Orbital splitting and pairing energy in open-shell organometallics: a study of two families of 16-electron complexes, CpMPH3 (M = Co, Rh, Ir) and Cp2M (M = Cr, Mo, W)

The singlet-triplet gap for two families of 16-electron organometallic complexes has been examined in detail by DFT calculations at the B3LYP level with polarized basis sets on both metal and ligands. For the first family, the group 6 metallocenes (Cp2M with Cp = eta(5)-C5H5 and M = Cr, Mo, W), the singlet-triplet gap (E-S - E-T) is always positive and decreases continuously on going from Cr to Mo to W. For the family of group 9 CpM(PH3), on the other hand, there is a decrease on going from Co to Rh, followed by a slight increase on going further to Ir. These trends have been analyzed in qualitative monoelectronic terms as a function of the competition be-tween the pairing energy and the orbital gap.
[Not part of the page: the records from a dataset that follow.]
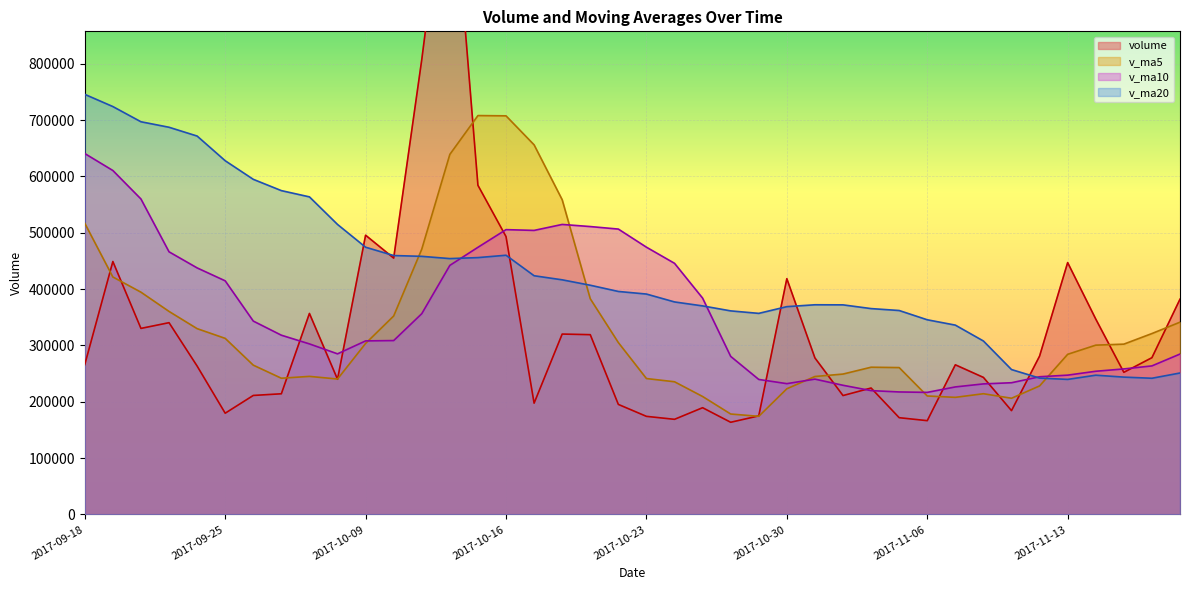

Where is v_ma20 nearest to the value 492797?

2017-10-09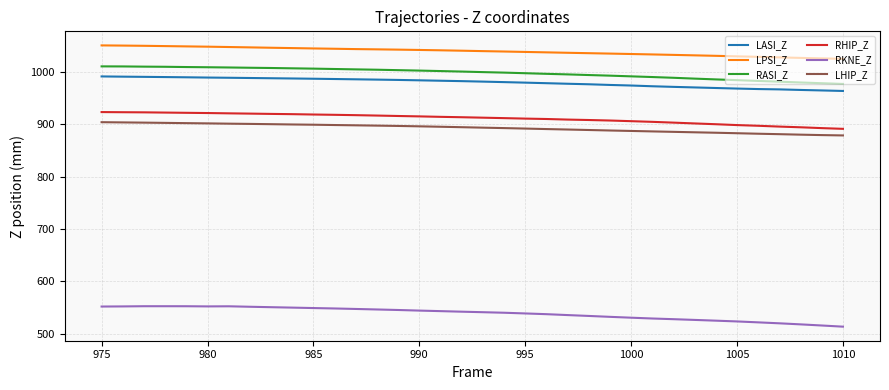

At how many categories does at least one series exceed 809?

36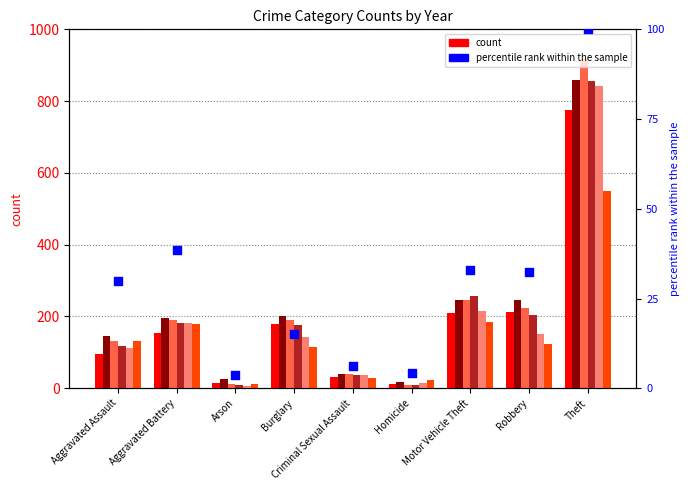

Approximately how many times larger is the value at Arson compared to Burglary?

0.2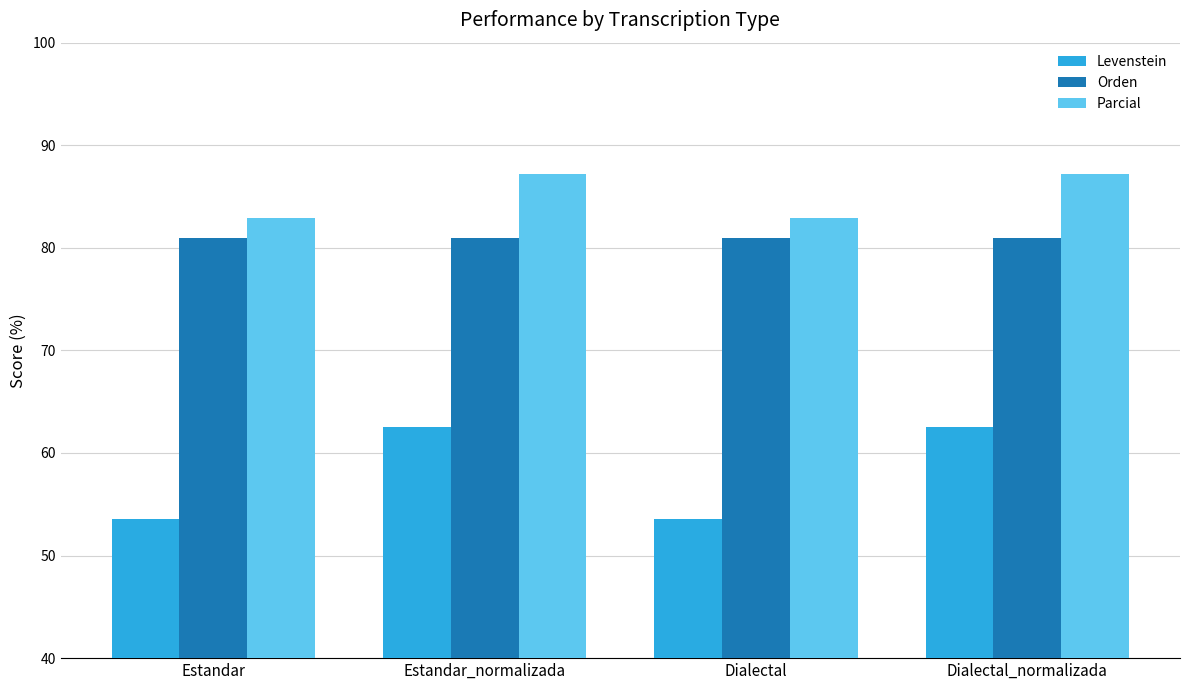

Reading left to right, list all the values displayed in this chart.

Levenstein: Estandar=53.6	Estandar_normalizada=62.5	Dialectal=53.6	Dialectal_normalizada=62.5
Orden: Estandar=81.0	Estandar_normalizada=81.0	Dialectal=81.0	Dialectal_normalizada=81.0
Parcial: Estandar=82.9	Estandar_normalizada=87.2	Dialectal=82.9	Dialectal_normalizada=87.2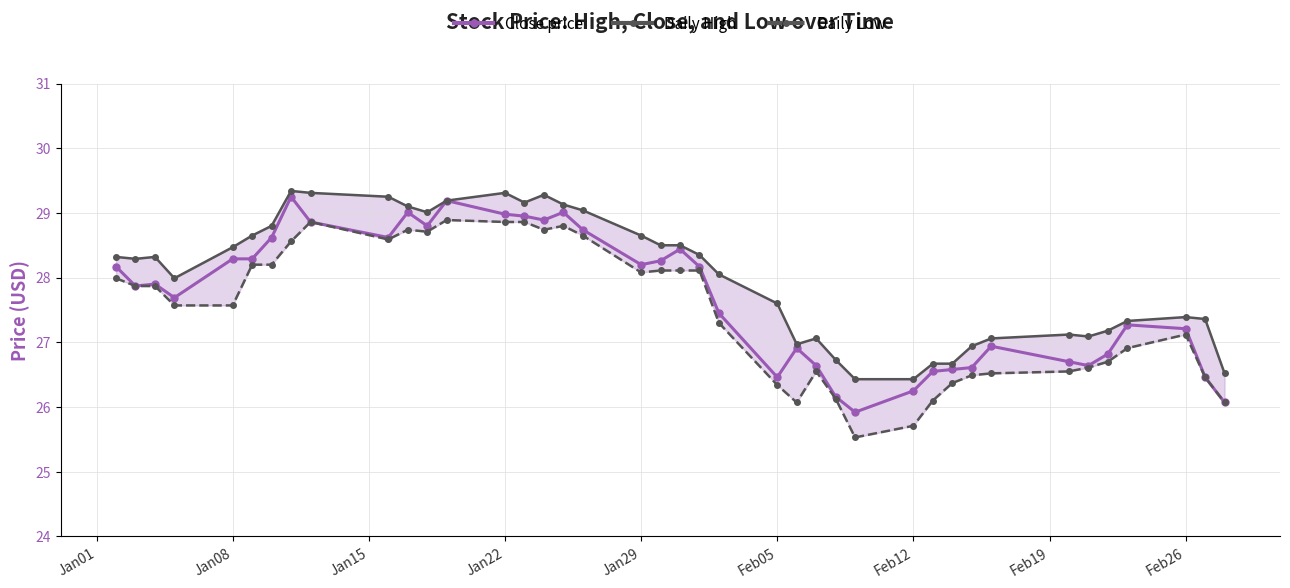

What are all the series names shown in the legend?

Close price, Daily High, Daily Low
While the pairing energy decreases as expected in the order 3d >> 4d > 5d, the orbital gap varies in a different way for the two families and, though quantitatively less important, is responsible for the different trends. It is argued that changes in orbital gap are system-dependent for open-shell organometallic systems, thus it is not possible to establish a universal trend of singlet-triplet gaps for a homologous series of complexes with a group of transition metals.